Some may think that half a penny increase on anything would probably go unnoticed, but this is not true.
The average amount paid per Richmond resident would be $2.93 per month.
That comes to $35.16 a year, meaning between the 2015-16 fiscal year for Richmond, the cities residents as a whole will be charged a projected $3.7 million.
The last survey conducted in Richmond showed that the average income per capita in 2012 was $26,751 a year.
And with the cost of living steadily increasing, Measure U will add stress to the lives of Richmond residents experiencing what is for many already an extremely stressful time.
Tax increases do not seem like much of a threat when the things they can benefit are necessary.
Public facilities, hospitals and youth programs, among numerous other projects, would be potential recipients of the funds generated by Measure U.
But one has to look at the way those things are funded already — taxes.

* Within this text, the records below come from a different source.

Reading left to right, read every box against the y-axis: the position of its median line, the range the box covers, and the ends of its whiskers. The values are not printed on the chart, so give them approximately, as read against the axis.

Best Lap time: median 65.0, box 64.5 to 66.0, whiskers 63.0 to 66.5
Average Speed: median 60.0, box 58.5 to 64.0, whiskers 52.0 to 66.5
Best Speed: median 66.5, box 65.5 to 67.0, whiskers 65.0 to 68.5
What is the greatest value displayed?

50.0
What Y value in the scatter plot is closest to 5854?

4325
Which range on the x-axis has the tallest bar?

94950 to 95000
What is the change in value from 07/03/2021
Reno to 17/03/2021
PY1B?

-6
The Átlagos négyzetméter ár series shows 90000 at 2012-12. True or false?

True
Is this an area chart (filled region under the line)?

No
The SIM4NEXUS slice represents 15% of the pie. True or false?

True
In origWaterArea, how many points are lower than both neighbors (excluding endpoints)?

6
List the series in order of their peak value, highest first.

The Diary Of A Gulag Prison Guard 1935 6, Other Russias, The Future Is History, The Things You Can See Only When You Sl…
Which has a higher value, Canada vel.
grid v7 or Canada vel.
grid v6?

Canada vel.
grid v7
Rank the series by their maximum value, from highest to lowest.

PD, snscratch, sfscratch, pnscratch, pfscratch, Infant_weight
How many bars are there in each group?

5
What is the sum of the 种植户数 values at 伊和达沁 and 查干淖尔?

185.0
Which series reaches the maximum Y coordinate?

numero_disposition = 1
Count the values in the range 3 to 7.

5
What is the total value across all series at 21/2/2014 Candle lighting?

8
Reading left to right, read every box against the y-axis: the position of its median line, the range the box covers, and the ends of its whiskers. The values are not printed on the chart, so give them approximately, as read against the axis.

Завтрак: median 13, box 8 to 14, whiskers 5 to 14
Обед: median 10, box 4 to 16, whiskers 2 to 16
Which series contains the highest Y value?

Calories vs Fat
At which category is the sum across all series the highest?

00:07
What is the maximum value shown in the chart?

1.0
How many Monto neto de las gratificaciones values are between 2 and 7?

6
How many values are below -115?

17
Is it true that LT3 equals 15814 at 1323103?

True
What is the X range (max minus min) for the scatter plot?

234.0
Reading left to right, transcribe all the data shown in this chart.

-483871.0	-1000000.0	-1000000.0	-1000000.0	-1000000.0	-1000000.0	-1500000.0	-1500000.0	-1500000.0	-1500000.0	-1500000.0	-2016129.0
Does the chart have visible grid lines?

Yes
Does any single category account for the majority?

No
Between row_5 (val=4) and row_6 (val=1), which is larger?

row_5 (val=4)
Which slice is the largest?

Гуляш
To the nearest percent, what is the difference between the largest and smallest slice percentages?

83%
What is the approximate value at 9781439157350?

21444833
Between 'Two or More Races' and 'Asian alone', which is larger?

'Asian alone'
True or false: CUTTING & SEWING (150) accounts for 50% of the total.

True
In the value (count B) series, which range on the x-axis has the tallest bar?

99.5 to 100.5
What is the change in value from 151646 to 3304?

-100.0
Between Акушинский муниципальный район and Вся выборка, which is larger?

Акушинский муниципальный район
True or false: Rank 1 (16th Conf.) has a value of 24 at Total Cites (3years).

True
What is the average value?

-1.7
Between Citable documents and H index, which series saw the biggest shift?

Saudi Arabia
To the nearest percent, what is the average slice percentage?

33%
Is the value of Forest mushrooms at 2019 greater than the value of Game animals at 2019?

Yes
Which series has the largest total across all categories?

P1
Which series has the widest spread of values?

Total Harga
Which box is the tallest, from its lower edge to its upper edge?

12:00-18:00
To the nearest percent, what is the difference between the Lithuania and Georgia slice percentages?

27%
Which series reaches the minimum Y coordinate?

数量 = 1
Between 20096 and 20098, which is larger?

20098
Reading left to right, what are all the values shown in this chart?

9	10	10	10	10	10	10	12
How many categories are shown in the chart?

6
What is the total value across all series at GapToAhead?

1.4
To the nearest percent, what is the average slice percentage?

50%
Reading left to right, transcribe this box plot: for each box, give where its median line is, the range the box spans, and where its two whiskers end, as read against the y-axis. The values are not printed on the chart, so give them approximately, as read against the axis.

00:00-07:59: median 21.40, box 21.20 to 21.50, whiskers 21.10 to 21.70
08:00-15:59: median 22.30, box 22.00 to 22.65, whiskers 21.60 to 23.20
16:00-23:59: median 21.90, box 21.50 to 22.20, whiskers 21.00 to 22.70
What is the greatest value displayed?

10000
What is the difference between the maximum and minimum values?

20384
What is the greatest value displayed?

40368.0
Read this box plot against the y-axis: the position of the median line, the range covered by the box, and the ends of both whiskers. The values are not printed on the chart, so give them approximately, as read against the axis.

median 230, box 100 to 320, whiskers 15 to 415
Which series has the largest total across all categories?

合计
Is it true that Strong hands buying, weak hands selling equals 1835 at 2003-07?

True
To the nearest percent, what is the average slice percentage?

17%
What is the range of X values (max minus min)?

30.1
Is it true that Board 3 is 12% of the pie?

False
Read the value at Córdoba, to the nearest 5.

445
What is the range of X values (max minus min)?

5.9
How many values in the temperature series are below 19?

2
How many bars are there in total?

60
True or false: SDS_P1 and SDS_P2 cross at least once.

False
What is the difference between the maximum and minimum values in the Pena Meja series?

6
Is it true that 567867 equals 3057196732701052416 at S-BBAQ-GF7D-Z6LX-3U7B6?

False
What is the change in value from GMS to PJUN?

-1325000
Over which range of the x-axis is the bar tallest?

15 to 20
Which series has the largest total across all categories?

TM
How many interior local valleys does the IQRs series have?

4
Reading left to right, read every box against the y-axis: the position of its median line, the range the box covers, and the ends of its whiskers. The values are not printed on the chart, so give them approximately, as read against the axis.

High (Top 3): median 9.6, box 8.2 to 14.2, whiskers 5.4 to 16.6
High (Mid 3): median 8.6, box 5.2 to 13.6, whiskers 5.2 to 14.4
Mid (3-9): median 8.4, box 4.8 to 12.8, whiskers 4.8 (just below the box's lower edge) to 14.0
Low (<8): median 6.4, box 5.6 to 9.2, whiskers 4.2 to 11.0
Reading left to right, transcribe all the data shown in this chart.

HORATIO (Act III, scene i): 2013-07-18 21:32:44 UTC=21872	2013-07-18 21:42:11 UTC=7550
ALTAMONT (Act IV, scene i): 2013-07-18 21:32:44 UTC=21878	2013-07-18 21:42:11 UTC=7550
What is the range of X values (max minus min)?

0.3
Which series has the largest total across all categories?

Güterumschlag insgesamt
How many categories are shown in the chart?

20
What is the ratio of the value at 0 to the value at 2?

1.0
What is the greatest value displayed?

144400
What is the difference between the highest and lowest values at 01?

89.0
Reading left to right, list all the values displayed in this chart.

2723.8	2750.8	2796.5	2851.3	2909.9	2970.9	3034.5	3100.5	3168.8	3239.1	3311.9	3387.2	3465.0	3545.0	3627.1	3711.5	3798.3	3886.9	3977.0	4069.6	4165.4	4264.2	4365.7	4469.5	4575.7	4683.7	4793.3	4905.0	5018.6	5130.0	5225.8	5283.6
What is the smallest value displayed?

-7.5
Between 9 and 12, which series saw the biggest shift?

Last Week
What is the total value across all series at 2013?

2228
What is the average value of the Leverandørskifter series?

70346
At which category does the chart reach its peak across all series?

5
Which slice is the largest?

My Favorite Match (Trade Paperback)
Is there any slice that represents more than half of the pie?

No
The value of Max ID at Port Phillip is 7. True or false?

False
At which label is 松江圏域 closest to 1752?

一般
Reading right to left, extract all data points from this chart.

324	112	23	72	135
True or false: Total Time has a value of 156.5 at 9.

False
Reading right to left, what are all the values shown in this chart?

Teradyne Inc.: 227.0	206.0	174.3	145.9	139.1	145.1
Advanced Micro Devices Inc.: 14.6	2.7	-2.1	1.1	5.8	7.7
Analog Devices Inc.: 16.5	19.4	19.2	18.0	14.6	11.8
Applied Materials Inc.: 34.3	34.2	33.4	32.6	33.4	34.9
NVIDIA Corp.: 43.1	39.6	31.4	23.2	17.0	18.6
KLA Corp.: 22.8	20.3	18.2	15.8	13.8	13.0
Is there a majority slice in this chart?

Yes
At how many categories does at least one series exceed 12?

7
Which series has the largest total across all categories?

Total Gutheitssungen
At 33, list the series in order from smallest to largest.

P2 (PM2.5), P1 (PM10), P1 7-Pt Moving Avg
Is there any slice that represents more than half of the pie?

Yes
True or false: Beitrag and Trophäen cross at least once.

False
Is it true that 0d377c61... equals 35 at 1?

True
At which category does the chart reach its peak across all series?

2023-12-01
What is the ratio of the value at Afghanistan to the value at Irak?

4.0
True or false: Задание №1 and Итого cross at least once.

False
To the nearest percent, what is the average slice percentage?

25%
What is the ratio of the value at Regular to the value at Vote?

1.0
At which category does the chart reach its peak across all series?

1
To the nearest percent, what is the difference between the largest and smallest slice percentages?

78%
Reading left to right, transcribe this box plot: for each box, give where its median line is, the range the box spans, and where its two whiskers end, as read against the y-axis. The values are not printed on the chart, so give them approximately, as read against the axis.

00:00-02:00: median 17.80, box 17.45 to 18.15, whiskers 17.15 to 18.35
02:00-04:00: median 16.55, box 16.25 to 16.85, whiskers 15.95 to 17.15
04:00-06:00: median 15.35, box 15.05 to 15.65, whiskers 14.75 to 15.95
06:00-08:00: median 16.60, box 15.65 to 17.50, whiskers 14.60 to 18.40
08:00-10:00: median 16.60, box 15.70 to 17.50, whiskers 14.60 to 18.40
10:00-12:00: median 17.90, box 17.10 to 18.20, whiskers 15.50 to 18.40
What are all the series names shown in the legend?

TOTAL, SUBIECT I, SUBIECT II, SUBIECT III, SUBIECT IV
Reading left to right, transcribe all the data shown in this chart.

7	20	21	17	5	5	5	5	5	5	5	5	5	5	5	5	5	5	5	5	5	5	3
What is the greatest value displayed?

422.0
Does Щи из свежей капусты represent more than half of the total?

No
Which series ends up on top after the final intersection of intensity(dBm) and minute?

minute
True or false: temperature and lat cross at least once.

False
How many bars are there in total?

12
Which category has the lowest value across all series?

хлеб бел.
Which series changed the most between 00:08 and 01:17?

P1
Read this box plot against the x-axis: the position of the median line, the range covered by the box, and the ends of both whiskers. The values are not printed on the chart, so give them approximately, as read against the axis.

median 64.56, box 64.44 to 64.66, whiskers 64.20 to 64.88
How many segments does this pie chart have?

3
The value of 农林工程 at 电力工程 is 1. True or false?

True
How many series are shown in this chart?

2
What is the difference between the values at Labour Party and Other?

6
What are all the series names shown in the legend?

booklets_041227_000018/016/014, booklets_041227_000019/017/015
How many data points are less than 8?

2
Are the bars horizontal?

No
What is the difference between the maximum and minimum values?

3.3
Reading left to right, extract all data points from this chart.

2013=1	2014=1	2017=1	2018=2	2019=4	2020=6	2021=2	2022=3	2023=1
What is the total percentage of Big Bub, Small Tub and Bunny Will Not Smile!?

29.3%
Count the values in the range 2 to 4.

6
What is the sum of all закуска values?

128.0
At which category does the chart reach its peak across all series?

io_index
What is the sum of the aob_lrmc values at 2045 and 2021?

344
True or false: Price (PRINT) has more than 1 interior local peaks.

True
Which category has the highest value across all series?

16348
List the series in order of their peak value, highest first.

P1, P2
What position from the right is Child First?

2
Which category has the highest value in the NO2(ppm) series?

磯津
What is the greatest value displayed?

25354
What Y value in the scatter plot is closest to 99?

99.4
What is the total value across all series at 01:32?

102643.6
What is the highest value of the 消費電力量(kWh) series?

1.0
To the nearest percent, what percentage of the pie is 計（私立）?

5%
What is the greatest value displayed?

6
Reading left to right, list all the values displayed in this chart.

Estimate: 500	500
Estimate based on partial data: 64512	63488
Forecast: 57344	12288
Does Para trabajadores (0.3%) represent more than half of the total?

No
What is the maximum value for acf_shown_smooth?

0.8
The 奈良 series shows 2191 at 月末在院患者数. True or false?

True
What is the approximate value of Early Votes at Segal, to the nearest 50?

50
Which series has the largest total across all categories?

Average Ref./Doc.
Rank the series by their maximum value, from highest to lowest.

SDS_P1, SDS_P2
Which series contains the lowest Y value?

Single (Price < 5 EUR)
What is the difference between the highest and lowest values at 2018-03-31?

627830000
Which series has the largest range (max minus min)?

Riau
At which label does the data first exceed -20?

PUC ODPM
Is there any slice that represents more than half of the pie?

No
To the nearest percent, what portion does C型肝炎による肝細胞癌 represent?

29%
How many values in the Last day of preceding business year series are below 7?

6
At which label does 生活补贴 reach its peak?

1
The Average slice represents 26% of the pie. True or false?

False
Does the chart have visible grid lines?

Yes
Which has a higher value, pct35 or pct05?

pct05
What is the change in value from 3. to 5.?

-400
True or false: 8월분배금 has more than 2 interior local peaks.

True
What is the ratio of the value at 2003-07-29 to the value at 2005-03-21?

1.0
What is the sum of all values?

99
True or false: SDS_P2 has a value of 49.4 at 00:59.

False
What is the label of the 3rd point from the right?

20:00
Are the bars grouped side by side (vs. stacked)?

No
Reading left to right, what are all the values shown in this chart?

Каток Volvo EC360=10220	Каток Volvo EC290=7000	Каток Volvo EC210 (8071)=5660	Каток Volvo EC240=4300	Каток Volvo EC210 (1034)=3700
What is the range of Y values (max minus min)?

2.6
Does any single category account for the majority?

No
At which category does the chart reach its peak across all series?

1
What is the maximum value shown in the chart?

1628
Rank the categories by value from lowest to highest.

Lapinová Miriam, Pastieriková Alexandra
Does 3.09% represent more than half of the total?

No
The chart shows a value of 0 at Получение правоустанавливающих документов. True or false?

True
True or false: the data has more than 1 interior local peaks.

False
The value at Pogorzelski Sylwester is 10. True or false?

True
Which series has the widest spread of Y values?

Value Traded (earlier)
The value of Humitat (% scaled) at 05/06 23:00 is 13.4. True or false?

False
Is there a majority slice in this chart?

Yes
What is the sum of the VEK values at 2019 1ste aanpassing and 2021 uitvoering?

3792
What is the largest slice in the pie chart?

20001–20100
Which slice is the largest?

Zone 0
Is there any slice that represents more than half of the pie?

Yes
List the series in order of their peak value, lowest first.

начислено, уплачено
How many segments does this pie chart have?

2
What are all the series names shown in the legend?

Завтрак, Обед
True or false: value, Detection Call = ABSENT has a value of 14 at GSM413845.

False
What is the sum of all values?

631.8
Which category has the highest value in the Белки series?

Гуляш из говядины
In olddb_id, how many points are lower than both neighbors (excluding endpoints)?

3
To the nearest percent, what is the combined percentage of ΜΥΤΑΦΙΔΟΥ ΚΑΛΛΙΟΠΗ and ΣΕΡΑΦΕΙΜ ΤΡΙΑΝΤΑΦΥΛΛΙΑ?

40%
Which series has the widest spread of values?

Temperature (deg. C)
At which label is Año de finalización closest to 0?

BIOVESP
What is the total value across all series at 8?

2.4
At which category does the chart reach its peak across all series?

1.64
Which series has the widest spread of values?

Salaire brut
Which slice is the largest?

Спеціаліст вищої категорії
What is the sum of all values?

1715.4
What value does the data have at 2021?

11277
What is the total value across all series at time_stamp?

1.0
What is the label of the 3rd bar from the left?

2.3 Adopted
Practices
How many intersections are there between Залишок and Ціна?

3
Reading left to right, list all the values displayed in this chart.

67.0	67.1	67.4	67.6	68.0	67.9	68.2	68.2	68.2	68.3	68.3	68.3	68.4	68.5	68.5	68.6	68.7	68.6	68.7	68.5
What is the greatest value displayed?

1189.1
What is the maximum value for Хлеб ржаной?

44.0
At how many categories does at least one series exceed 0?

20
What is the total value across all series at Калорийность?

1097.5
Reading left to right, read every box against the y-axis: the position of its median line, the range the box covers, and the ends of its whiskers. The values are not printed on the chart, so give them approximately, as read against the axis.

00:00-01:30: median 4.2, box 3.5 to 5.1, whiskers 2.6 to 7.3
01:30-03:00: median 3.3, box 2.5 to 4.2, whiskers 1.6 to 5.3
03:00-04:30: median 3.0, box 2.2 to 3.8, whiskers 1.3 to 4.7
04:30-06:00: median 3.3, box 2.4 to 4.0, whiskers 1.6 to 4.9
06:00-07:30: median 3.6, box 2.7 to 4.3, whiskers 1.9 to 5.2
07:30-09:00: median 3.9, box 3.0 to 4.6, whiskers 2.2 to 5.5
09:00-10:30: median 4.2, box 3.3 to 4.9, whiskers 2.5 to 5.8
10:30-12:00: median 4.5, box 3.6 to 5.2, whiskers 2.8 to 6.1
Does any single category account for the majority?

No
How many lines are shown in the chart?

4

The Richmond Council of Industries reported that two of the top three revenue sources for the 2013-14 fiscal year were the city’s sales tax and property tax, raising nearly $60 million between the two.
At some point in history the sales tax was increased to 9 percent, which is the current tax rate in Richmond.
If Measure U passes, that tax rate will increase to 9.5 percent on most items sold in the city.
Having worked in retail, it is easy to see the potential in this bill, and tax increases are not always a bad thing.
Residents of a community do have obligations to pitch in money to keep the city they live in functioning.
It is true that it takes a village to raise a child, even when that “child” is money.
But the residents of this village are already raising most of the money, so why tax them more when there are other avenues of opportunity?
Probably because it is a really easy way of generating revenue, regardless of the fact that it can do harm to those it is meant to help.